Written Out of Life: The Decision to Die in the Journal of Keith Vaughan

On the morning of 4th November 1977, the British painter Keith Vaughan (b.1912) ingested a lethal cocktail of barbiturates and thus ended his life. His final journal entry trailed off into a tiny, illegible scrawl as the drugs took effect; when his body was discovered he was still seated upright, pen in hand. The last volume of Vaughan’s journal chronicles a cancer-stricken existence that had become ‘hell’ or simply a ‘non-life’. This paper explores how he used journal-writing and re-reading at a time of great physical and emotional pain to reflect upon his life and his reasons for leaving it. This paper argues for the crucial role that Vaughan’s journal played in justifying to him (and those who would discover it) how taking his own life was the only honourable and appropriate act possible.
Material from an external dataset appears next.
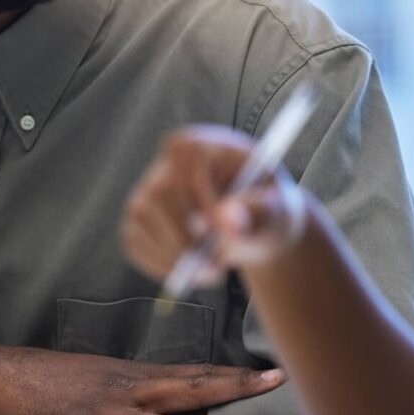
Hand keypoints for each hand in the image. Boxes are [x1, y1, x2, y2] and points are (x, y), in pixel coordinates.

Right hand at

Alex Belsey is an AHRC/LAHP-funded PhD candidate in English Research at King’s College London. Alex read for his BA in English at Goldsmiths College, London, and studied the MA in Life-Writing at King’s. He is based in the Department of English at King’s and is affiliated with the Centre for Life-writing Research. His doctoral research is an archival project on the journal of British painter Keith Vaughan (1912-77) and the relationships between life-writing, constructions of selfhood, and art practice. His other research interests include literature and life-writing of the late nineteenth century, and the life and works of Irène Némirovsky (1903-42). Alex recently edited the fourth issue of ‘Stet’, the peer-reviewed postgraduate research journal of the English Department at King’s.